Healthcare News & Insights

New readmissions study stirs up controversy in the hospital

Which group do you think is better at treating patients with congestive heart failure (CHF) and preventing readmissions — cardiologists or hospitalists?

Cardiologists is the correct answer, according to a recent trial conducted by the Minneapolis Heart Institute (MHI).

However, this study is bound to stir up a bit of controversy, since the latest trend has been toward hospitalist-led care and discharge processes.

Congestive heart failure readmissions

CHF is the most common cause for hospital readmission in patients over the age of 65. That’s why MHI began establishing protocols to improve heart failure readmission rates five years ago.

“We were concerned about providing better patient care, which would then by design have an impact on decreasing preventable readmissions,” explained Dr. Casey Lawler, a cardiologist at the institute, in an announcement.

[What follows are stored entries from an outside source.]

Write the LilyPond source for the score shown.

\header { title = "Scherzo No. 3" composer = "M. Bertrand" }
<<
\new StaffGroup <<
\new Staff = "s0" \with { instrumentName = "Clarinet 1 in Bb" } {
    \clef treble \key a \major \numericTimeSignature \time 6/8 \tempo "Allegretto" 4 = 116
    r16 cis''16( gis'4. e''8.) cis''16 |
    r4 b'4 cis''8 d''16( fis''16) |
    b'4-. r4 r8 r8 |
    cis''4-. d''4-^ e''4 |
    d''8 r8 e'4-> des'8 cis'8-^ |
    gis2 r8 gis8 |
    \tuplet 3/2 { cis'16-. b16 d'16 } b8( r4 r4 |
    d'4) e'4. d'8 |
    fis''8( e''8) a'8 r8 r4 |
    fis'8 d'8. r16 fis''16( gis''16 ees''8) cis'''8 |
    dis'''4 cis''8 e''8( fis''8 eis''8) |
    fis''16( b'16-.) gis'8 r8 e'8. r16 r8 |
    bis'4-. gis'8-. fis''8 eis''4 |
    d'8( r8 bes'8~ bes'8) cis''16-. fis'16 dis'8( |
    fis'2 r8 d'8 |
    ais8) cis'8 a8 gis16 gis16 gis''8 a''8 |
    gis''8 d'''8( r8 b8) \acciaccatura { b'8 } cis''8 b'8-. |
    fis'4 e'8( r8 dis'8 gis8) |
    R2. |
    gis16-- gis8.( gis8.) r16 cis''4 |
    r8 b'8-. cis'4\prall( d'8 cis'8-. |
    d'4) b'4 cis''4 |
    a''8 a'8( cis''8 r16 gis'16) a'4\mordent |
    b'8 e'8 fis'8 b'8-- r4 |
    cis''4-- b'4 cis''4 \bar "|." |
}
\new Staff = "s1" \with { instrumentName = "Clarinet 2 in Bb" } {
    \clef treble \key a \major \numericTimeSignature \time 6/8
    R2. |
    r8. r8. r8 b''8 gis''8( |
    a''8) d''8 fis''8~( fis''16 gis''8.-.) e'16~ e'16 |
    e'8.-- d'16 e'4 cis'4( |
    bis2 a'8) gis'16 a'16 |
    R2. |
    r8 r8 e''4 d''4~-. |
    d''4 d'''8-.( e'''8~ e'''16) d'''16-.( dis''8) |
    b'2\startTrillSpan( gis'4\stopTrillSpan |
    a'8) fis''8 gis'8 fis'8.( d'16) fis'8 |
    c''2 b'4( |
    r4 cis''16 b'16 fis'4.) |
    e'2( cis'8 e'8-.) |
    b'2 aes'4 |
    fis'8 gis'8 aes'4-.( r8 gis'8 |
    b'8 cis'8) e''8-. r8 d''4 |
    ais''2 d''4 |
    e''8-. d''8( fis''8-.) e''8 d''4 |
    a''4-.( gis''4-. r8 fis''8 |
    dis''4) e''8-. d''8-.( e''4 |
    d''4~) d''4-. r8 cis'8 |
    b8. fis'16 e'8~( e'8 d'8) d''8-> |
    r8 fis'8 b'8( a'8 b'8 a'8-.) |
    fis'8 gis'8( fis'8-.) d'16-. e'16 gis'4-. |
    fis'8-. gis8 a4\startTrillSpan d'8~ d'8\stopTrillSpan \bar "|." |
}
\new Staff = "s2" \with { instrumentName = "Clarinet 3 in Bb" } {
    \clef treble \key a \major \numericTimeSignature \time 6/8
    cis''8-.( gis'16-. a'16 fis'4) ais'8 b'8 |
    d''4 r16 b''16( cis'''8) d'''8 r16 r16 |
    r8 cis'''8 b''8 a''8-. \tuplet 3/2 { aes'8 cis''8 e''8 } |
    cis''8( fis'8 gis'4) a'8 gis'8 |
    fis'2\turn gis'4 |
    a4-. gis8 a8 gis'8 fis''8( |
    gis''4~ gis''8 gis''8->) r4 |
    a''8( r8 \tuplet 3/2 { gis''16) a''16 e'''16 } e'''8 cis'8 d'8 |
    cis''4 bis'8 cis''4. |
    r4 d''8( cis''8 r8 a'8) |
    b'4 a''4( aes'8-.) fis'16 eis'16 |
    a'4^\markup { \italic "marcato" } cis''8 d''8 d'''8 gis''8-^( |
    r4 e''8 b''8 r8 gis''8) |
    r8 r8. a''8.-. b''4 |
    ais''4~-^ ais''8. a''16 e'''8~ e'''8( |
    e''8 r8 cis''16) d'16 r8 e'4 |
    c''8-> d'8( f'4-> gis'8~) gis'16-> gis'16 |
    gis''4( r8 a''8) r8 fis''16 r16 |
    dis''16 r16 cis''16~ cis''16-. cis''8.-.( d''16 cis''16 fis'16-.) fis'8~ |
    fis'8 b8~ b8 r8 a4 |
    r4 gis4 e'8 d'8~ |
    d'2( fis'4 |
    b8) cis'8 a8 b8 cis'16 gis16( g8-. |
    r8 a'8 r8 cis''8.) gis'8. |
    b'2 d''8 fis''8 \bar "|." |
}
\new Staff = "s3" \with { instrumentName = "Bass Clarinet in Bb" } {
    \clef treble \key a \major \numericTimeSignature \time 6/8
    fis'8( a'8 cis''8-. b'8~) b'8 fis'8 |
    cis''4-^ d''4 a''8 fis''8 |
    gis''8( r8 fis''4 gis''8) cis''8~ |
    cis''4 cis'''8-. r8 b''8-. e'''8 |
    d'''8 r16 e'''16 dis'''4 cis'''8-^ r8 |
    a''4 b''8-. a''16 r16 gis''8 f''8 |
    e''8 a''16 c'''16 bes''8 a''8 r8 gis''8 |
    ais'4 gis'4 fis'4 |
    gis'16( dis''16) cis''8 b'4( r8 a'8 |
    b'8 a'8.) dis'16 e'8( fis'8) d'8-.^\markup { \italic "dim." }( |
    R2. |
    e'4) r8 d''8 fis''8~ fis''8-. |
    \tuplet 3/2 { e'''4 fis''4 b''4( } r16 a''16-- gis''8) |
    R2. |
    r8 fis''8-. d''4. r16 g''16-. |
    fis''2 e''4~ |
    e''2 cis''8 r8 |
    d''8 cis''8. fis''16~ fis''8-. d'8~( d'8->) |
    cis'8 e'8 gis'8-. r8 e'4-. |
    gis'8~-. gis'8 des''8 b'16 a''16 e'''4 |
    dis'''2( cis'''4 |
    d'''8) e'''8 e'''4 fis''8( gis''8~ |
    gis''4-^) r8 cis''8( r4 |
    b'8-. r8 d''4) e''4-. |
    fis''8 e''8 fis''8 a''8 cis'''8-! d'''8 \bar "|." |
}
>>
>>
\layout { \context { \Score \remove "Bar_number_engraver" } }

Initially, MHI healthcare professionals found that one in five patients didn’t understand their diagnosis and even fewer patients understood their medication regimen. That led the researchers to focus more heavily on post-discharge care. So to combat the confusion MHI healthcare professionals:

  • contacted patients by phone within 24 hours of discharge
  • established provider follow-up within three to five days post discharge, and
  • had a nurse practitioner follow up with patients identified as high risk.

Researchers also wanted to discover whether treatment within the facility had an impact on patient care and readmission rates.

They looked at 2,311 patients, 65% of whom were treated by a hospitalist and 35% who were treated by a cardiologist. They analyzed patient demographics, length of stay, time to readmission, all patient refined diagnosis related groups, hospital attending at the time of discharge and total hospital costs.

Here’s what they found:

  • readmission rates were significantly lower when the attending physician was a cardiologist vs. a hospitalist (16% vs. 27.1%)
  • cardiologists were treating more severe cases, and
  • median length of stay was similar for both patients who were treated by cardiologists and hospitalists (4.8 days vs. 4.2 days).

However, the final result of the study may give cause for pause, as the mean costs for patients treated by a cardiologist were substantially higher than those treated by a hospitalist ($9,850 vs. $7,741).

Hospitalists for the prevention of readmissions

Don’t count your hospitalists out just yet. A study conducted by Pennsylvania’s PinnacleHealth System cut readmissions with its hospitalists team.

In the study, hospitalists cared for 70% of the inpatient volume. The hospitalists were  regularly trained in preventive measures such as:

  • clear communication of discharge plans
  • identification of a person who can answer questions once the patient has been discharged, and
  • ensuring the necessary arrangements have been made for follow-up care.

According to a report on Hospital, Pinnacle’s hospitalist program has made a positive difference in its readmission rates.